[Opening Study text section]

From dog parks to sports fields and arenas to pools, all parks and recreational facilities are extremely well used and deeply enjoyed by Ottawa residents. And citizens who provided feedback to city officials during the bilingual online consultations ending Feb. 25 made it clear they care about these spaces — and their future.
The sessions were held to get residents’ opinions and ideas on the city’s first-ever combined Parks and Recreation Facilities Master Plan, part of Ottawa’s process for developing its new overall Official Plan.
The city invited residents to share knowledge and experiences to help planners chart the future of municipal parks, recreation and community activity spaces.
This included hearing from community associations, sports organizations, homebuilders, residents interested in accessibility, equity and diversity, and other recreation partners and user groups. Targeted stakeholder outreach with school boards, colleges and universities and the Nation Capital Commission are still being planned.
The feedback from the consultations will assist in developing recommendations for city council about new parks and recreation facilities and the improvement of existing places to meet Ottawa’s projected growth by 2031.
“For us right now, this is what I’d call an environmental scan. We want a snapshot as to a point in time in terms of how do you think we’re doing both in our parks and our facilities,” said Kevin Wherry, manager of parks and facilities planning for the city, in one of the February virtual sessions.
“Are there any gaps between what we are providing now versus what we need to provide in the future?” Wherry asked the meeting.
Wherry explained that not every park is the same. Neighbourhood parks that are much smaller than district parks serving several neighbourhoods.
“We need to have a base level as to what exactly does that mean,” he said, referring to the different categories of parks. “This is tied in to the new official plan process which is underway right now.”
Likewise, soccer fields, gymnasiums, swimming pools and other recreational facilities are all unique. Each facility will be discussed and handled differently based on its features and how it serves local communities, Wherry said.
The city wants to know how they can help change resident experiences, he added.
In a virtual session, city staff explained proposed improvements will be considered and that the municipality is prepared to carry out necessary renovations.
The Official Plan divides the city into what are called transects from the downtown core to rural areas.
“They are almost like the historical buildout of Ottawa in the sense you have the downtown core, the inner urban and outer urban,” said Wherry.
The management plan will not include recommendations by each ward or neighbourhood, but about the broader transects and larger communities being served.
The option of dividing the suburbs into three areas allowed the city to compare sectors, demonstrating differences in the provision of spaces and services between geographic areas.

[Closing Study text section]
[Opening Supplied material section]

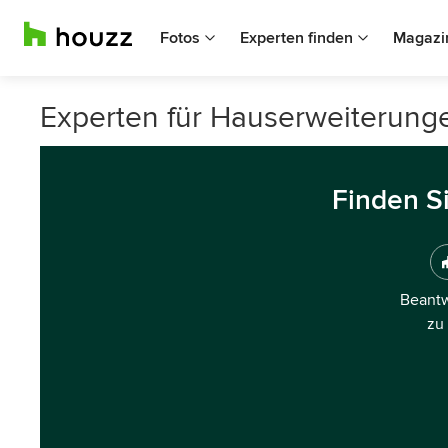
Fotos
Experten finden
Magazi
Experten für Hauserweiterunge
Finden S
Beantw
zu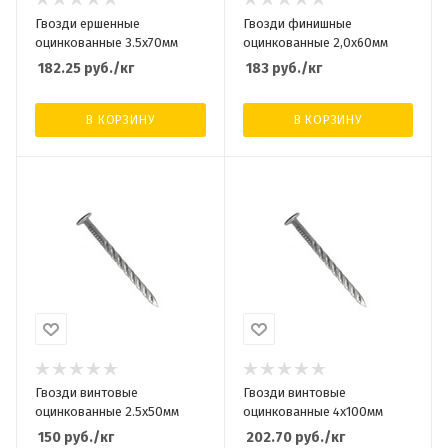
Гвозди ершенные
Гвозди финишные
оцинкованные 3.5х70мм
оцинкованные 2,0х60мм
182.25
руб.
/кг
183
руб.
/кг
В КОРЗИНУ
В КОРЗИНУ
Гвозди винтовые
Гвозди винтовые
оцинкованные 2.5х50мм
оцинкованные 4х100мм
150
руб.
/кг
202.70
руб.
/кг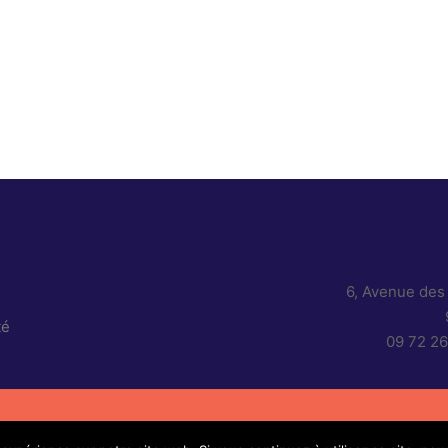
légales
de confidentialité
6, Avenue des
té
09 72 26
®TeamDisplays 2020 Tous droits réservés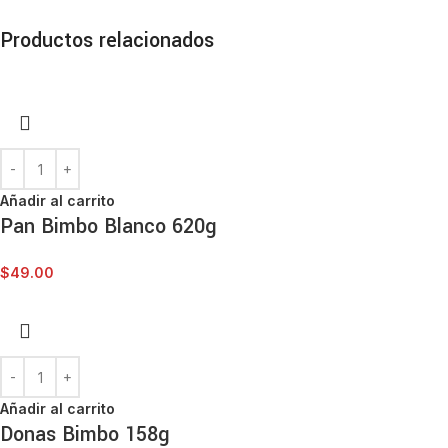
Productos relacionados
Añadir al carrito
Pan Bimbo Blanco 620g
$
49.00
Añadir al carrito
Donas Bimbo 158g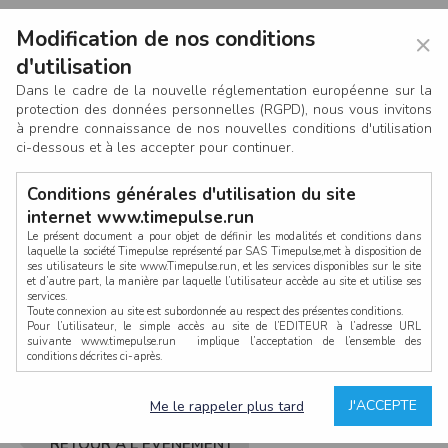
Modification de nos conditions
×
d'utilisation
Dans le cadre de la nouvelle réglementation européenne sur la
protection des données personnelles (RGPD), nous vous invitons
à prendre connaissance de nos nouvelles conditions d'utilisation
ci-dessous et à les accepter pour continuer.
Conditions générales d'utilisation du site
internet www.timepulse.run
Le présent document a pour objet de définir les modalités et conditions dans
laquelle la société Timepulse représenté par SAS Timepulse,met à disposition de
ses utilisateurs le site www.Timepulse.run, et les services disponibles sur le site
CONNEXION
et d’autre part, la manière par laquelle l’utilisateur accède au site et utilise ses
services.
Toute connexion au site est subordonnée au respect des présentes conditions.
Pour l’utilisateur, le simple accès au site de l’EDITEUR à l’adresse URL
suivante www.timepulse.run implique l’acceptation de l’ensemble des
conditions décrites ci-après.
Propriété intellectuelle
Mot de passe oublié ?
J'ACCEPTE
Me le rappeler plus tard
La structure générale du site www.timepulse.run, par quelque procédé que ce
soit, sans l'autorisation préalable et par écrit de Fourcherot Mickael et/ou de ses
partenaires est strictement interdite et serait susceptible de constituer une
RETOUR À L'ÉVÈNEMENT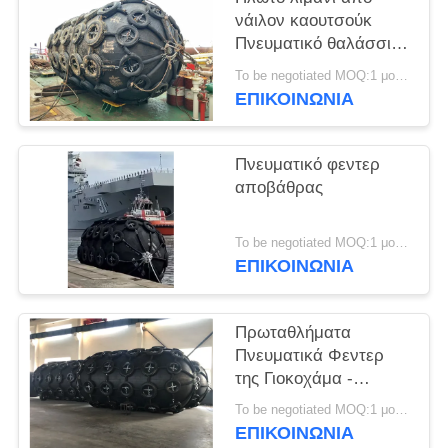
PRIVACY
νάιλον καουτσούκ
POLICY
Πνευματικό θαλάσσιο
φρένο
To be negotiated MOQ:1 μονάδα
ΕΠΙΚΟΙΝΩΝΙΑ
Πνευματικό φεντερ
αποβάθρας
To be negotiated MOQ:1 μονάδα
ΕΠΙΚΟΙΝΩΝΙΑ
Πρωταθλήματα
Πνευματικά Φεντερ
της Γιοκοχάμα -
Αξιόπιστη επιλογή για
To be negotiated MOQ:1 μονάδα
την προστασία από τις
ΕΠΙΚΟΙΝΩΝΙΑ
θαλάσσιες επιπτώσεις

[Closing Supplied material section]

• Problem set
1) Which kinds of parks and recreational facilities does the opening sentence of the Ottawa parks article name?
2) Rewrite the Ottawa parks article between "The city wants" and "out necessary renovations.", inclusive, with "virtual session" changed to "online session".

• Exercise results
1) Dog parks, sports fields, arenas and pools.

2)
The city wants to know how they can help change resident experiences, he added.
In a online session, city staff explained proposed improvements will be considered and that the municipality is prepared to carry out necessary renovations.